IMO the biggest thing that would help is charging at the current you need instead of always pushing 40 or 32A. If you only need 5kWh and you've got all night... charge at 20A or even 10A. 20A produces 75% less heat than 40A. 10A ~93% less heat.
It is clear to me and should be clear to anyone that adding a 14-50 or any other plug in the mix makes the circuit less reliable and less safe.
A fixed charger is obviously safer. The question is "how much safer?" and "is that added margin of safety worth the money to buy a dedicated charger?"
Your options for charging your car are:
- Never charge at home
- use an existing plug and your existing adapter (let's assume you've got a 14-50 in your garage from when the prior owner of your garage was a welder or had a drill press)
- plug / un-plug constantly as you need your charger in the car or connected to the plug to charge
- buy a 2nd mobile charger
- leave mobile charger plugged in and don't have it in the car
- use an existing plug and you buy an adapter for your mobile charger
- plug / un-plug constantly as you need your charger in the car or connected to the plug to charge
- buy a 2nd mobile charger
- leave mobile charger plugged in and don't have it in the car
- convert existing plug to use hard-wired charger
- add entirely new circuit
- use nema 14-50 or similar, go to "use an existing plug"
- have circuit hard-wired to connect to a dedicated charger
I think I'd say that the above is ranked from least to most expensive.
We will have a good gauge for how dangerous it is to use plugs when insurance companies start treating non-permanently installed charger setups the same way the treat aluminum wires or knob and post wiring. If insurance companies start asking "do you have an electric car? Do you charge it at home? Do you use a dedicated fixed charger or does your charger have a plug?" a bell should go off in your head saying "geez, enough incidents have happened that perhaps it isn't as safe as I thought."

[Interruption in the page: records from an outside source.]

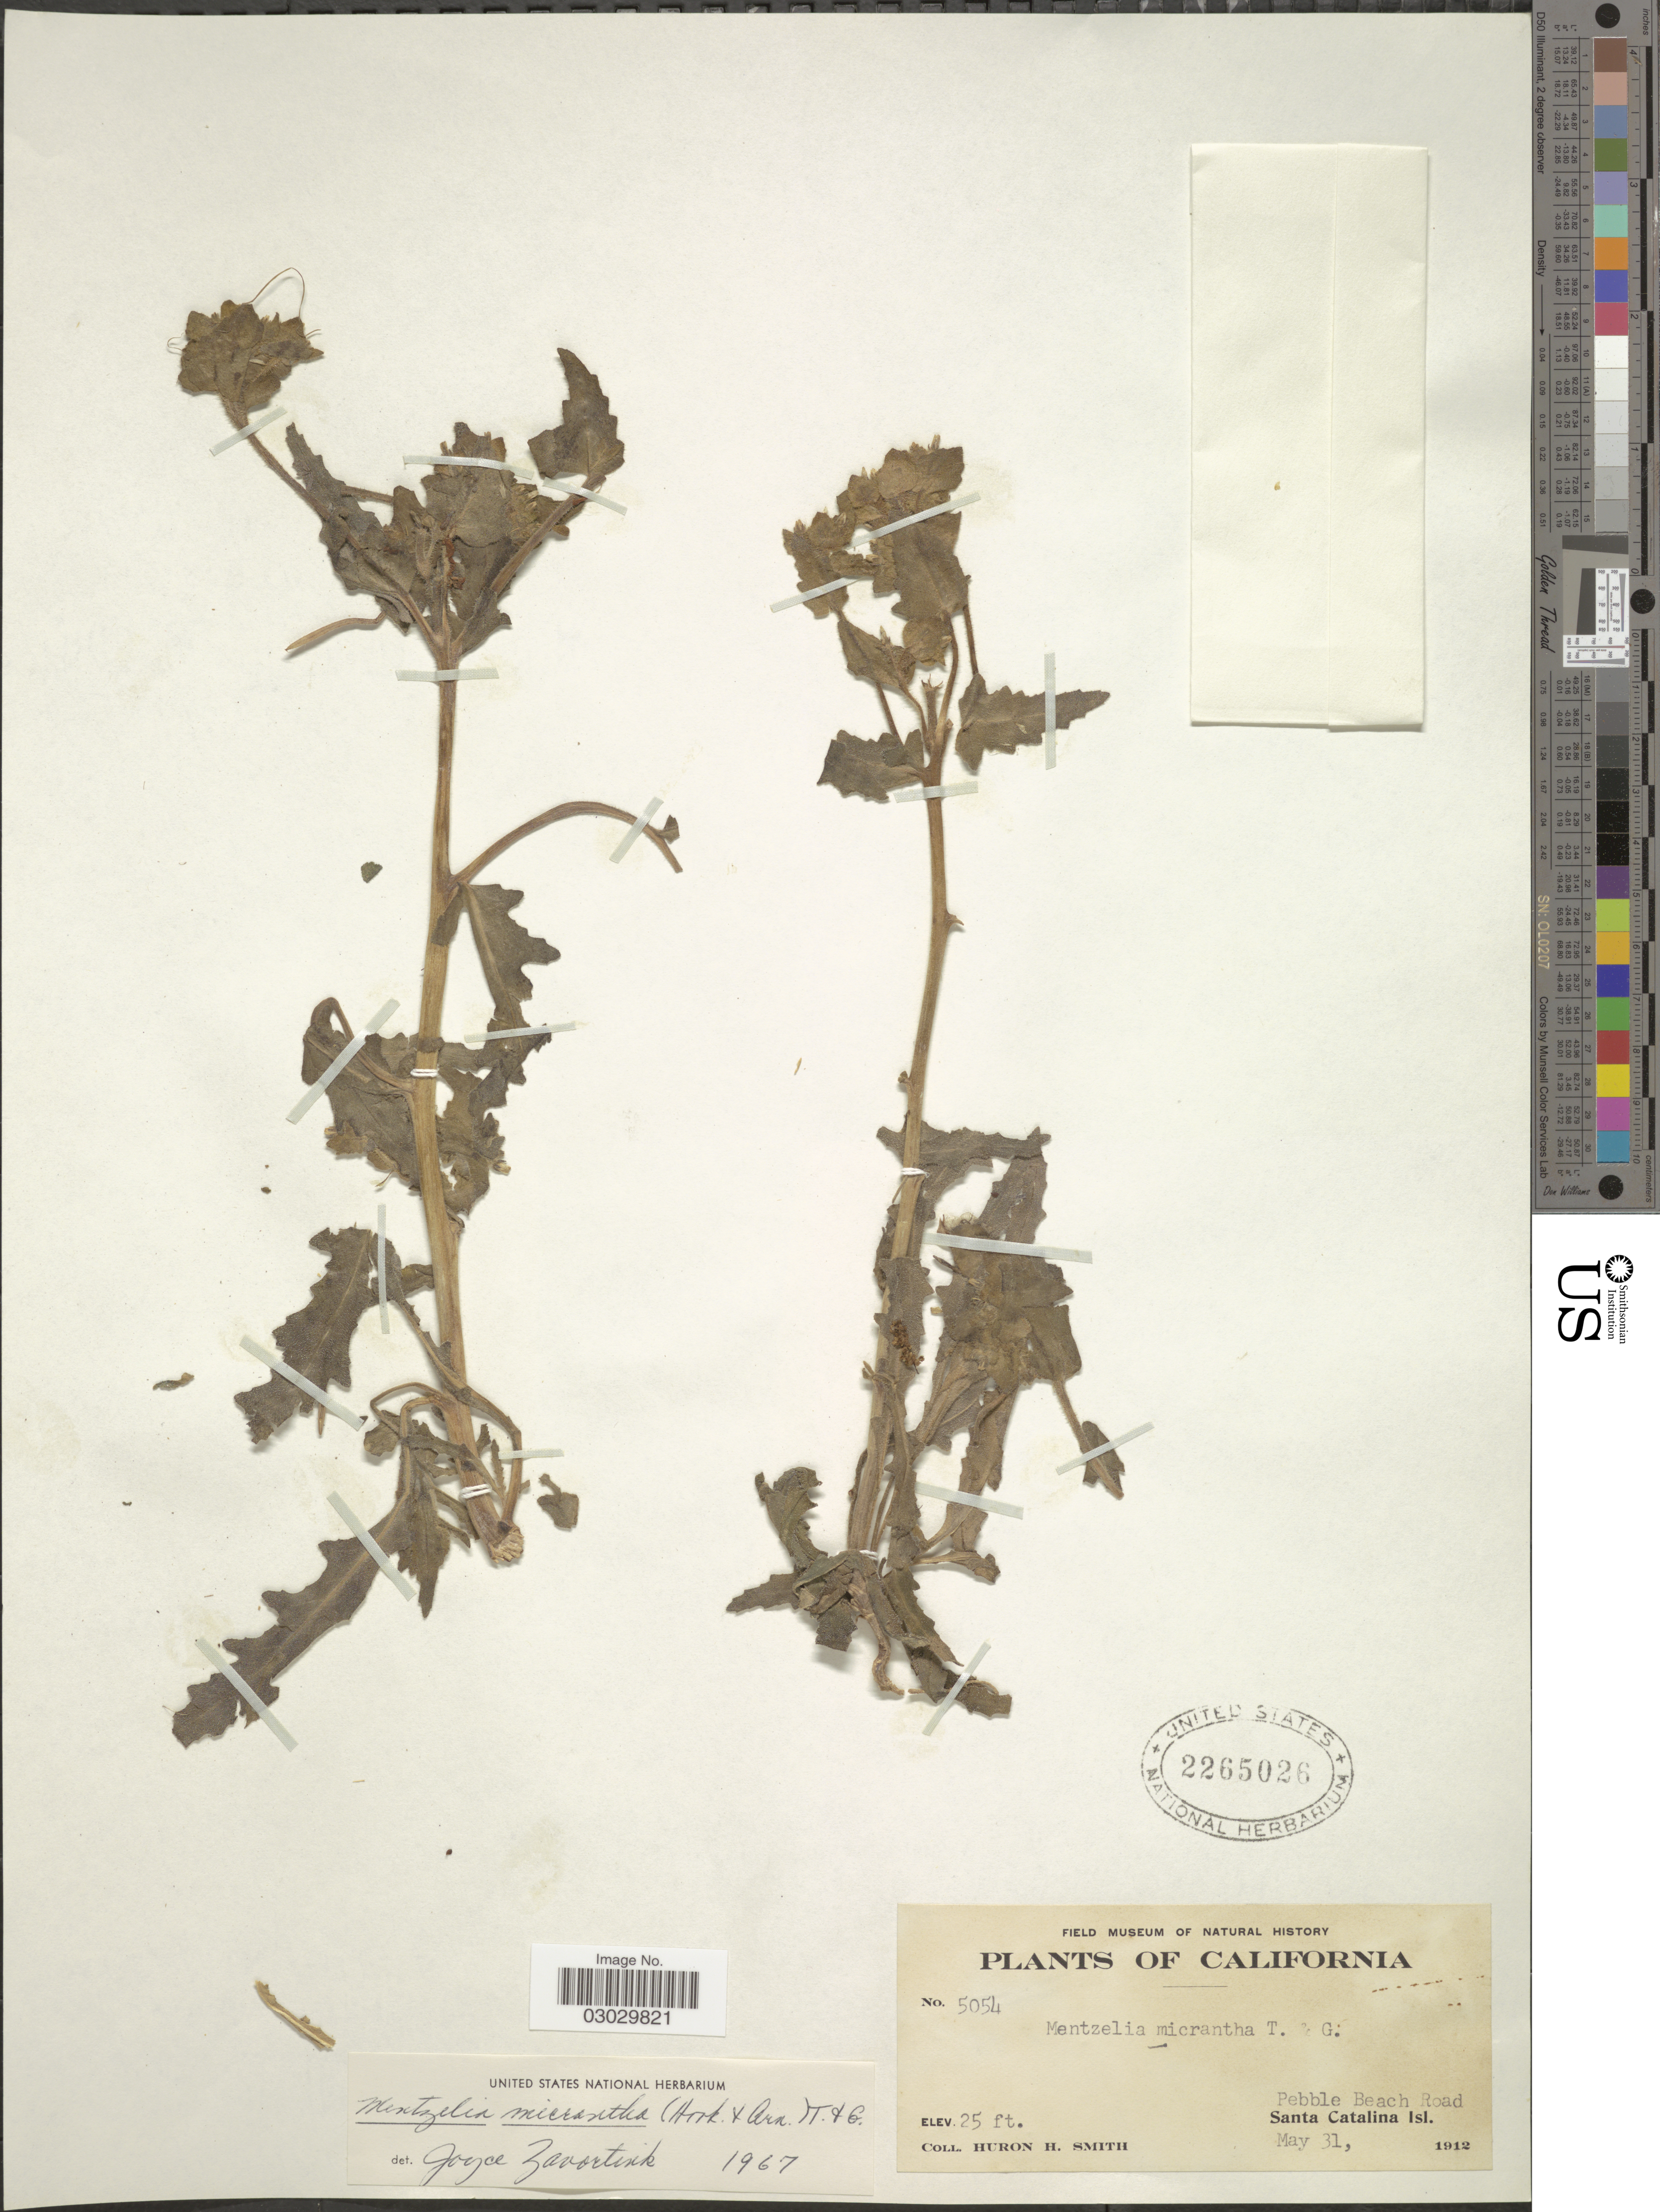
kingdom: Plantae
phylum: Tracheophyta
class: Magnoliopsida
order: Cornales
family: Loasaceae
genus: Mentzelia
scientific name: Mentzelia micrantha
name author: (Hook.) Torr. & A. Gray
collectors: Huron H. Smith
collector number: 5054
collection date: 1912-05-31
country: United States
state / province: California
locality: Pebble Beach Road, Santa Catalina Isl.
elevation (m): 8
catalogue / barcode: US 2265026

I personally have an outdoor nema 6-20 plug that runs on a dedicated circuit that was originally for a 120 circuit that has 12 gauge wires; I had an electrician convert it to be a no-neutral 240v circuit and I use an adapter for my gen-1 mobile charger so I am plugging and unplugging the cord whenever I use it. I have plugged it in in the rain and it didn't kill me. I also charge at home once per month. I did not buy a fixed charger at first because I wasn't comfortable that such a dinky circuit would be good enough for my uses. I didn't want to get a bigger circuit because adding one would be opening a giant can of worms -- need new panel, new feed from utility, new meter, etc.
Turns out that after some experimenting in this latest cold snap, it is sufficient to warm a cold soaked battery after only 2 hours, so I can safely call it "good enough" and after I scrape together enough money I'll convert the outdoor outlet to a junction box and install a hardwired charger like the tesla wall charger or a clippercreek lcs20.
In the meantime, mostly, I just charge charge at work.
As far as RVs go -- how many of those draw 40a continuously for 6 hours at a shot?